DATA SUPPLIED ▸
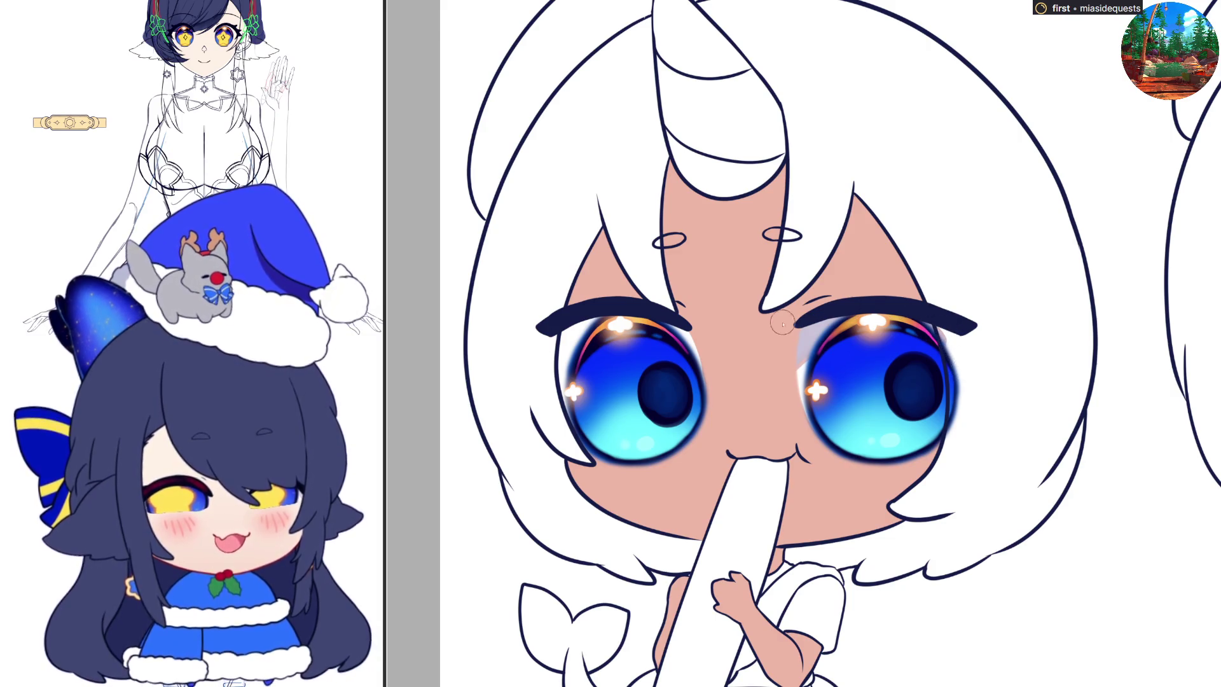
key("h")
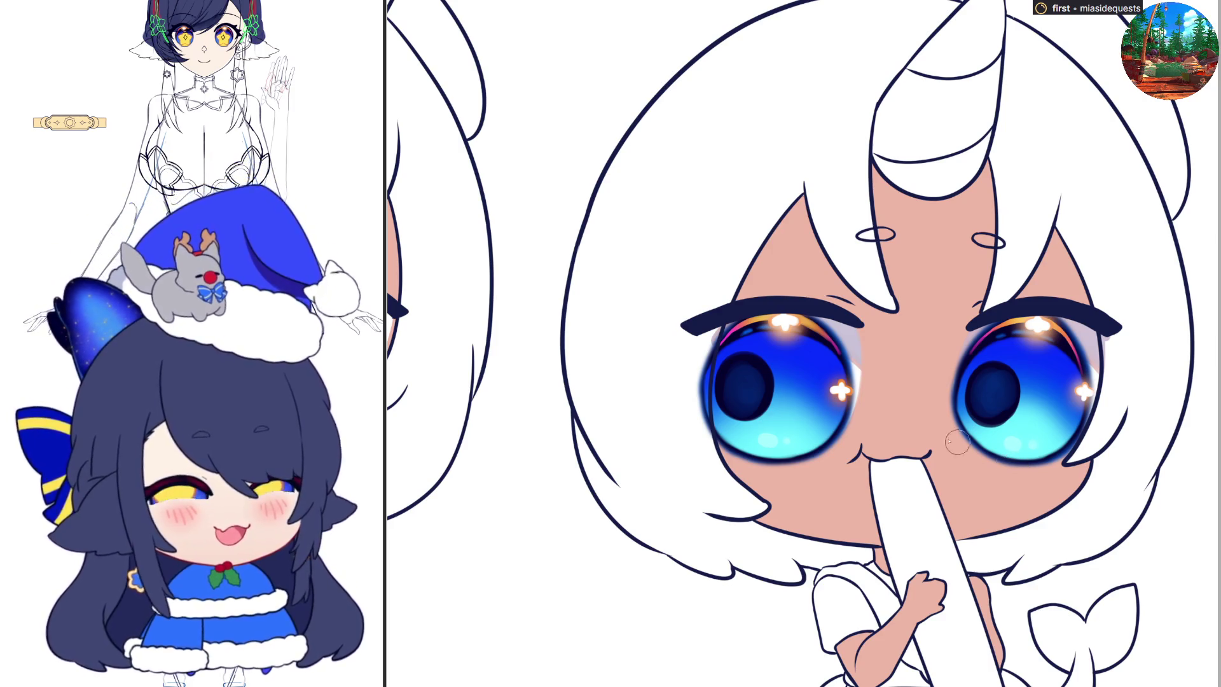
scroll(1016, 466, "down", 5)
scroll(1113, 409, "up", 5)
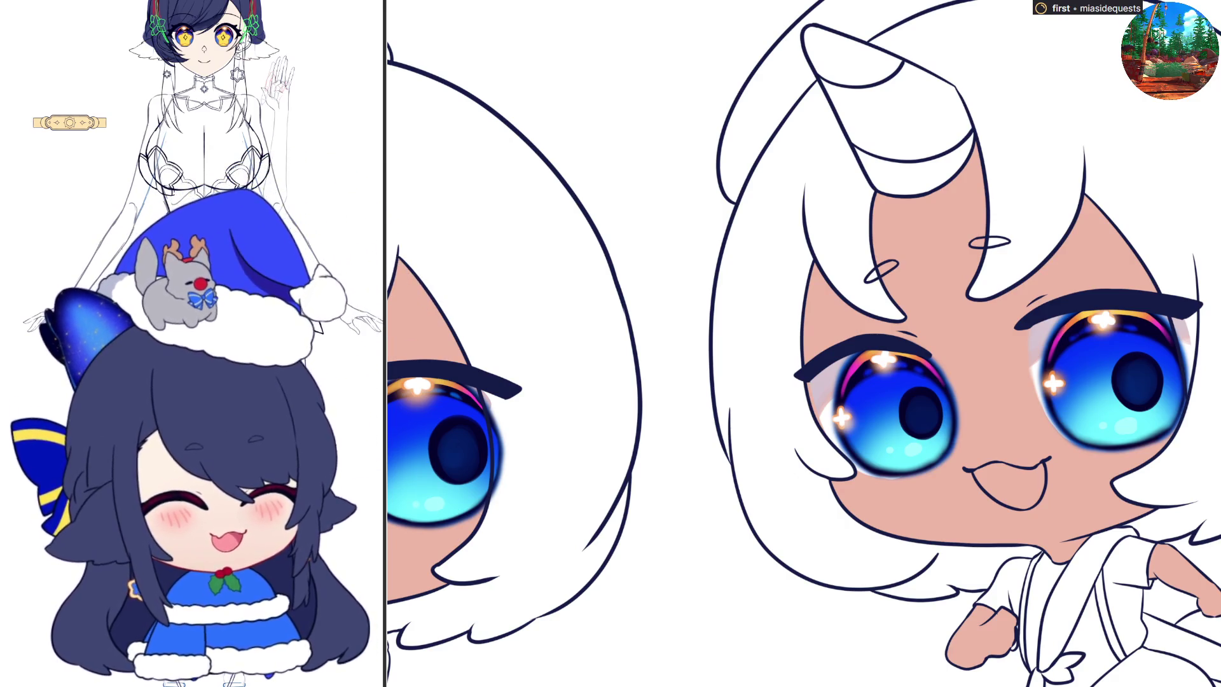
left_click(1026, 499)
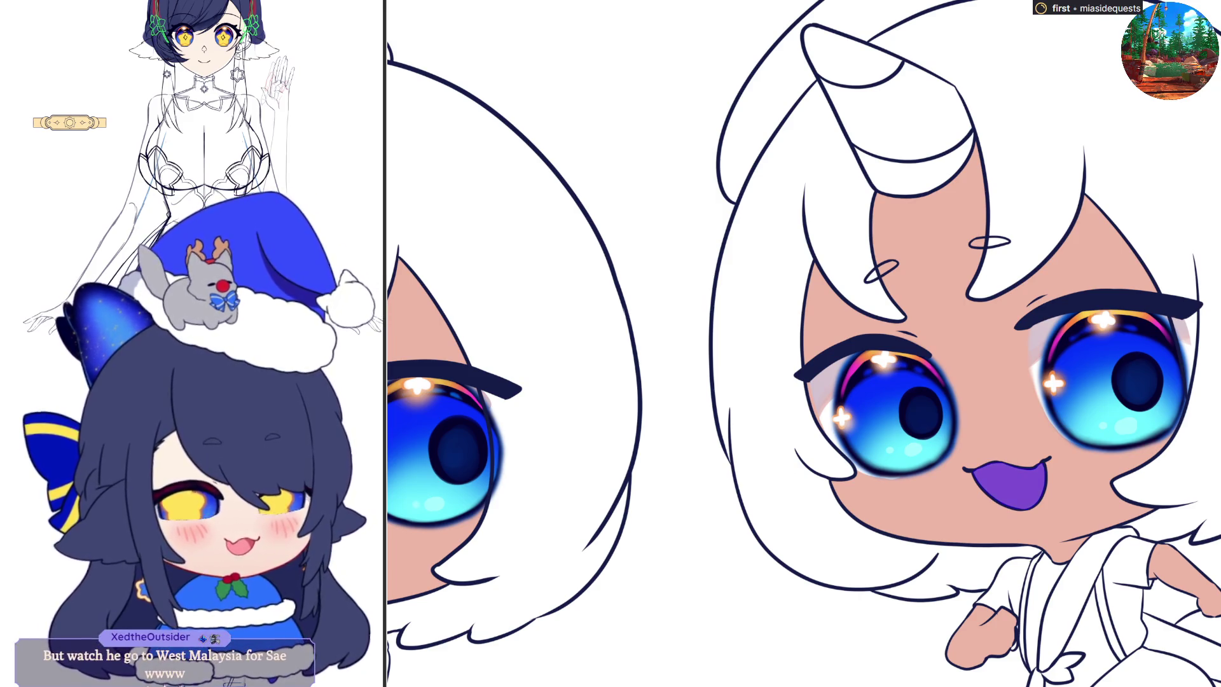
Step: Recolour the open mouth's fill from purple to pink and check the mirrored view
left_click(1030, 471)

EXERCISE BRIEF ▸ Everything from the line with "Step: Recolour the" down to the last line of the data above should be returned exactly, with both ends kept and nothing added.

YOUR SOLUTION ▸
Step: Recolour the open mouth's fill from purple to pink and check the mirrored view
left_click(1030, 471)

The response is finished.